If a line in the listing contains "Repuestos", copy it out whole.

-- Opening Marker --

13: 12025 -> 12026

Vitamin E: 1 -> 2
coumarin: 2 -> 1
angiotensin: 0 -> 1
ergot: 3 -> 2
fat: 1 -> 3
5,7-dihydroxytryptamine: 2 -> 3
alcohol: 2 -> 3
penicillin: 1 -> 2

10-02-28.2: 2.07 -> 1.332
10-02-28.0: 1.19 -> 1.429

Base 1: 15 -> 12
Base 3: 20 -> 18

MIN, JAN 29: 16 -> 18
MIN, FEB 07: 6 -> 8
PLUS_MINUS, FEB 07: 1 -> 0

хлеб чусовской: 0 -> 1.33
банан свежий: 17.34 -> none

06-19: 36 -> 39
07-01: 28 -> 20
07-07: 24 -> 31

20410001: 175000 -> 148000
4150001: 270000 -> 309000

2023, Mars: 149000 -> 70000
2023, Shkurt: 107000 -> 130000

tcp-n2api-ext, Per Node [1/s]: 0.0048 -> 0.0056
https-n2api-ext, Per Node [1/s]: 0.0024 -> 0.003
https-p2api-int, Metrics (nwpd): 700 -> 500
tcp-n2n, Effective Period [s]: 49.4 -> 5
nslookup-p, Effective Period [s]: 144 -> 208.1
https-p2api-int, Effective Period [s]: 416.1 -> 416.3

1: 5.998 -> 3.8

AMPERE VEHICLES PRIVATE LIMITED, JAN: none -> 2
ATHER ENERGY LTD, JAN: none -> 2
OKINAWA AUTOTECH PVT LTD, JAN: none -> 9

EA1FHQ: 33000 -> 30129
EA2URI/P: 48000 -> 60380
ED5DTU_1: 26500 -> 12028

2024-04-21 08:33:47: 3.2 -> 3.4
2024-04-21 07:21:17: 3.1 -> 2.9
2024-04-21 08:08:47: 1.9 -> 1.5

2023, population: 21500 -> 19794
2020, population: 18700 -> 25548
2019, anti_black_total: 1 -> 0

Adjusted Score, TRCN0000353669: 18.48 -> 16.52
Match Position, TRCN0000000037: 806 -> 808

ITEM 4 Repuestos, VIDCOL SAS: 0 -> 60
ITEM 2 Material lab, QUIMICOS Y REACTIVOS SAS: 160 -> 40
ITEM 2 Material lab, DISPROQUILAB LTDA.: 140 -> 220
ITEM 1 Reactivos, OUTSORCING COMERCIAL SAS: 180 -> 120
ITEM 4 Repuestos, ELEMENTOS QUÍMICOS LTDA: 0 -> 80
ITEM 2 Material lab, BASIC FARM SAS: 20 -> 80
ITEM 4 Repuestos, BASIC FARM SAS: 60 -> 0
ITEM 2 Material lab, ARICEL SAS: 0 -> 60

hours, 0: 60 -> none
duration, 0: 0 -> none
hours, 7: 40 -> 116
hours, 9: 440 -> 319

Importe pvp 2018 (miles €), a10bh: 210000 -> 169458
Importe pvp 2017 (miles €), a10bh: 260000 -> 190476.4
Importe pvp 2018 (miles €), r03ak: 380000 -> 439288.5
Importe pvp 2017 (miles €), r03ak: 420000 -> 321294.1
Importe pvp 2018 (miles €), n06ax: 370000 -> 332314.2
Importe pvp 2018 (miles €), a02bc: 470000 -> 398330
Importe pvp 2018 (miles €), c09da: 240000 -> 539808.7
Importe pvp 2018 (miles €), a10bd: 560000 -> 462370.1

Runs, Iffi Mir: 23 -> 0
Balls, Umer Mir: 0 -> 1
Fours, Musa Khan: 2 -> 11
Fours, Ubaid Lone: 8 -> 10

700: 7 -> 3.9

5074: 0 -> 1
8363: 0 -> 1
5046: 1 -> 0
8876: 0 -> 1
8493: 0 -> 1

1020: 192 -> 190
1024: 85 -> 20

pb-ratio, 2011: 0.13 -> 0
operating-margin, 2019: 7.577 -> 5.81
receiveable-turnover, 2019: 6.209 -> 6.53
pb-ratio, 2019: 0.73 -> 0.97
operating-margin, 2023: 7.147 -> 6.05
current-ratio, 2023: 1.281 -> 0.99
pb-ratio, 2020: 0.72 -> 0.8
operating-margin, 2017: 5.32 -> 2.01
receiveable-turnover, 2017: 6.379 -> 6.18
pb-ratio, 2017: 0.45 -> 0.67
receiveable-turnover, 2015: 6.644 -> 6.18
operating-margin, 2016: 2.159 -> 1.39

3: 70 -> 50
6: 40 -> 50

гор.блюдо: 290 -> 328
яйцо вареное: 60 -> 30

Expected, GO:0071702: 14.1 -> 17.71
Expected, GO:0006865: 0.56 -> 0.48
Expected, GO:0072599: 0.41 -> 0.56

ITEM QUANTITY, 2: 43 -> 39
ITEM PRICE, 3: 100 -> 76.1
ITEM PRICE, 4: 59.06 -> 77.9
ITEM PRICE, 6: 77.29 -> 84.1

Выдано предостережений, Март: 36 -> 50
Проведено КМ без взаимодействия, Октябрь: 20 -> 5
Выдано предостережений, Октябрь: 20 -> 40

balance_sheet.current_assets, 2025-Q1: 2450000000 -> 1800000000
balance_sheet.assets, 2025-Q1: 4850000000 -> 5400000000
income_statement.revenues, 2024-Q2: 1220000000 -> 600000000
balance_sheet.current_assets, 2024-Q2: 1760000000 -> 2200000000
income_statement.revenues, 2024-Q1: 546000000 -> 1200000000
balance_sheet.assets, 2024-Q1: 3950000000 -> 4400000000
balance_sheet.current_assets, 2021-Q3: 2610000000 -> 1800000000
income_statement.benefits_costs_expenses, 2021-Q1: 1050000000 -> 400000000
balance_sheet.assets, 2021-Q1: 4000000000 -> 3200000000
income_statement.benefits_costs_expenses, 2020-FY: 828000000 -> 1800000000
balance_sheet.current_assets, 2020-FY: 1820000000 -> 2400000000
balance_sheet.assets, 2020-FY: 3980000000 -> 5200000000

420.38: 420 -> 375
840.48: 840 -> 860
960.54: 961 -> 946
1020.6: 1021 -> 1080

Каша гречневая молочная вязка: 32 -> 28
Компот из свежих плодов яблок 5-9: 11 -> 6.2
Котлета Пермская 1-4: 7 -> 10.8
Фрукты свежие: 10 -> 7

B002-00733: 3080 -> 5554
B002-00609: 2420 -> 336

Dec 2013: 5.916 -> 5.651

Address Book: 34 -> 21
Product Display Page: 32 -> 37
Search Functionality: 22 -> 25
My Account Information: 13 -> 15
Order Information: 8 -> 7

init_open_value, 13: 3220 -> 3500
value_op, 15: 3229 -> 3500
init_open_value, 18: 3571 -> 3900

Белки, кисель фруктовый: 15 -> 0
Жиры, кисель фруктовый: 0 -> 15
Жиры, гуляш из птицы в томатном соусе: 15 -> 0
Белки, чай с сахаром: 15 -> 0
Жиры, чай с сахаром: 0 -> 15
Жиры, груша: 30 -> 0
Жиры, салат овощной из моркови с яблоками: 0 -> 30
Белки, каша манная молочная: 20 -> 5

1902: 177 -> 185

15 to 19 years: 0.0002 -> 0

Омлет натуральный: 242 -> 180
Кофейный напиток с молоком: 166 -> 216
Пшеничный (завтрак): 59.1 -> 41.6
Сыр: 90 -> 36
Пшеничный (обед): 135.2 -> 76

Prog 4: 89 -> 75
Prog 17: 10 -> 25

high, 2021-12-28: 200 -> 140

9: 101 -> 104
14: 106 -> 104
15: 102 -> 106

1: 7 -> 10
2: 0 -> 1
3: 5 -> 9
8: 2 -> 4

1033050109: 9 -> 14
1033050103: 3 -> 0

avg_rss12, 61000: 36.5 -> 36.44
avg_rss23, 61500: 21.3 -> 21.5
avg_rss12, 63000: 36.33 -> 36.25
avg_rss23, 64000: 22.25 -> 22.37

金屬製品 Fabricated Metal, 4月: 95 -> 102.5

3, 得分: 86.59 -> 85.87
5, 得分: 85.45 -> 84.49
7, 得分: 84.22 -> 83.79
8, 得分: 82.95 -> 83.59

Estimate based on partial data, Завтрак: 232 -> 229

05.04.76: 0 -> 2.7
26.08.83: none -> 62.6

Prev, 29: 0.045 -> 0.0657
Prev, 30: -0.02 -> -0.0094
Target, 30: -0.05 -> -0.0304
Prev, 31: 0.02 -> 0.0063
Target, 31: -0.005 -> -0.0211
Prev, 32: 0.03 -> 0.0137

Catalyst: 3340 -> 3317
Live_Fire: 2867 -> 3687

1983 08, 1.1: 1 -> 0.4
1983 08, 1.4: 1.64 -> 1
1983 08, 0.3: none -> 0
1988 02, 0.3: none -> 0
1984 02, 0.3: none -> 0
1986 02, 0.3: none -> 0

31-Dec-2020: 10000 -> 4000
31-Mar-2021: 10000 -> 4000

-- Closing Marker --

> [Exercise response]:
ITEM 4 Repuestos, VIDCOL SAS: 0 -> 60
ITEM 4 Repuestos, ELEMENTOS QUÍMICOS LTDA: 0 -> 80
ITEM 4 Repuestos, BASIC FARM SAS: 60 -> 0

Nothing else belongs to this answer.